## WHAT THE TASK REQUIRES
Give back the full data character for character.

════

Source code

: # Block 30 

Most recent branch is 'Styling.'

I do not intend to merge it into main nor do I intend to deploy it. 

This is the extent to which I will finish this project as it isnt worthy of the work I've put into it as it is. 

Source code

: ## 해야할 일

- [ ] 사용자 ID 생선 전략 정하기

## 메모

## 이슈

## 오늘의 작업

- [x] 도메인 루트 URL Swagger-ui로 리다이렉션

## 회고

════

## OUTPUT FOR THIS EXERCISE
Source code

: # Block 30 

Most recent branch is 'Styling.'

I do not intend to merge it into main nor do I intend to deploy it. 

This is the extent to which I will finish this project as it isnt worthy of the work I've put into it as it is. 

Source code

: ## 해야할 일

- [ ] 사용자 ID 생선 전략 정하기

## 메모

## 이슈

## 오늘의 작업

- [x] 도메인 루트 URL Swagger-ui로 리다이렉션

## 회고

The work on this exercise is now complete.